▸ DOCUMENT EXTRACT
========================================================================

# MOTs - Class 4 or 7 ?? and Relicensing



## LandCruiser (Feb 12, 2006)

I posted an earlier thread detailing the exchange of e-mails between myself, DVLA and VOSA which followed receipt of my first License renewal form on my one-year old 4500kg Hobby MH.

The new Licensing form (V11) contained the dreaded clause about having the vehicle MOT'd at the end of year 1 (Is it a MH, or is it a Living Van = a MH carrying goods of burden ??).

DVLA pointed me at VOSA who responded by confirming my MH was Class 4 and only needed an MOT at end-year 3 ! Back to DVLA, who went away to think about it !!

Today, DVLA have come back and "clarified" matters. Here's what they had to say...

"Because vehicle use has a significant bearing on the testing requirement for motor caravans, it cannot be established from our vehicle record whether a vehicle is being used as a motorhome or a living van (carrying goods). As we have no way of knowing whether a vehicle is, for testing purposes, a Living Van or a Motor Caravan we address this by amending the advisory testing note on the V11 vehicle licence reminder form.

As you have declared that your vehicle is not used for carrying goods or burden apart from those associated with the accommodation, in order to claim exemption from the MoT requirement as you are entitled to, any application made for a vehicle licence in the first three years from the date of first registration should be supported by a V112 exemption form. Three years from the date of first registration, as my colleagues in the Vehicle Operator and Services Agency (VOSA) have pointed out, your vehicle will require a Class IV MoT certificate.

I realise that this process may appear unnecessarily complex, but trust I have explained our position sufficiently."

So, all nicely cleared-up then !!

========================================================================

▸ STORED ROWS
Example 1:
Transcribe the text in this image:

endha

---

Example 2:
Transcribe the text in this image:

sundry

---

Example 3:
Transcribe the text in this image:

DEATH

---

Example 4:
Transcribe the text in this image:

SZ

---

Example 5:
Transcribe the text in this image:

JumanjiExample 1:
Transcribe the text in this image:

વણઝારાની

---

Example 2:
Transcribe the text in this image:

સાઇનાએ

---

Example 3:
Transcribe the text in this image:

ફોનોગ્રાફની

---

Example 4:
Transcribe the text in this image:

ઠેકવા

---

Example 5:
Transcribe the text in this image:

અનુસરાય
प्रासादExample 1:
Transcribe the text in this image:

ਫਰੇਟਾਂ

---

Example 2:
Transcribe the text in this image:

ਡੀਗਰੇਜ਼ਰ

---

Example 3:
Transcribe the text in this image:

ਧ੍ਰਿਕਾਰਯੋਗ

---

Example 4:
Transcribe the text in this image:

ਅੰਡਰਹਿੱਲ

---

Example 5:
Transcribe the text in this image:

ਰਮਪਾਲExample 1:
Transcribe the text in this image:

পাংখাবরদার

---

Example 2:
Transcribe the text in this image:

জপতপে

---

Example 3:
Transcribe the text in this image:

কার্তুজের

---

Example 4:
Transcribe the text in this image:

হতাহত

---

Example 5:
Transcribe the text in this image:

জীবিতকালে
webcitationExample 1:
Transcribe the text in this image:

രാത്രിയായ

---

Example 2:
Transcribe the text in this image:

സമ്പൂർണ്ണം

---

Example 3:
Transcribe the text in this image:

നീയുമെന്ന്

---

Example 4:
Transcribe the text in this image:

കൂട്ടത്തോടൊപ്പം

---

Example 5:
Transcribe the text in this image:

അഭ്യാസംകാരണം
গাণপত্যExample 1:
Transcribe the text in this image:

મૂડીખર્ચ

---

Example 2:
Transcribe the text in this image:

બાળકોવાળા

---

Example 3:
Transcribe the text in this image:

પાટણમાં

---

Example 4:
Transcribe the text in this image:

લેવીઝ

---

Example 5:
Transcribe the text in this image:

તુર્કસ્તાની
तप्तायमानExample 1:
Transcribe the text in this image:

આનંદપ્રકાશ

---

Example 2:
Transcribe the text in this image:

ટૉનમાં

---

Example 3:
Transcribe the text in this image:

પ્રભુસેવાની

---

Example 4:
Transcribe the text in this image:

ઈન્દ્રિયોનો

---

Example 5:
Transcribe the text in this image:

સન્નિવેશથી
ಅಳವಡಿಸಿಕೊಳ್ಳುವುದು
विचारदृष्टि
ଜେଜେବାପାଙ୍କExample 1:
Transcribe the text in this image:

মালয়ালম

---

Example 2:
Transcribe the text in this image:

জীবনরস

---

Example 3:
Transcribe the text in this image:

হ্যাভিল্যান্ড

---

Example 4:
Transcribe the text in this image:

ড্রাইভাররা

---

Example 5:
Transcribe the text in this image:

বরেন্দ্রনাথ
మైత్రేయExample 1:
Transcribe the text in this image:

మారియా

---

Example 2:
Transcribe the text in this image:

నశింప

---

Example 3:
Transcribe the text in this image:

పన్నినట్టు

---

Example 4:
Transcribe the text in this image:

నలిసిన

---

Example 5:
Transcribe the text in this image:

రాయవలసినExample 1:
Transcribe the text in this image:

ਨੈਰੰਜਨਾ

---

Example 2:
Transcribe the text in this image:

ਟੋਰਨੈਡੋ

========================================================================

▸ EXERCISE REQUIREMENTS
1/ According to the forum thread on MOT classes and relicensing, which form should go with a licence application made in the first three years after first registration?
2/ Carry on the forum thread about MOT classes and relicensing from the point where it stops.

▸ TASK RESPONSES
1/ A V112 exemption form.

2/
In a nutshell......If you have a MH weighing 3500kg+, with a "garage", then you have to claim exemption from MOT testing in years 1 to 3 on the V112 form, at the time of relicensing.

Brian.


----------



## 97993 (Mar 5, 2006)

Hi Brian thanks for that valuble info,
what does it say on your V5c registration document if it says Motorhome as it should, then you dont need an exemption from somthing that is not reqd,
Dvla should insist on Manf declaring the type of vehicle it is suposed to be
that way they would know to what use the vehicle is or should be put to, simple "Motorhome" or "Living Van" on the V5c, Job done no need to harris anybody with a Motorhome then  
Geo


----------



## LandCruiser (Feb 12, 2006)

Hi Geo,

My Hobby is registered as a MH ! But that's no longer enough !

The DVLA's point is that MH's (with in-built garages) can carry goods and so they now bring-in this requirement at Relicensing time - either you declare exemption from MOT testing in years 1 -3 or you have the vehicle MOT'd each year !

Trying to figure out which part of the V112 exemption form to sign is hilarious !

Brian.


----------



## 97993 (Mar 5, 2006)

So Having made the declaration and re taxed your MH, 6 months down the line your pulled by Plod or VOSA and you have a scooter in the garage ,then what ??? No MOT + NOins + no valid Tax, Sounds good to me
I repeat is is up to the converter to declare what the vehicle is, Motorhome or Living Van, then its upto the customer to decide what they want to buy, and DVLA to notify accordingly
Geo


----------



## LandCruiser (Feb 12, 2006)

Yep ! A good ol' bureaucratic mess !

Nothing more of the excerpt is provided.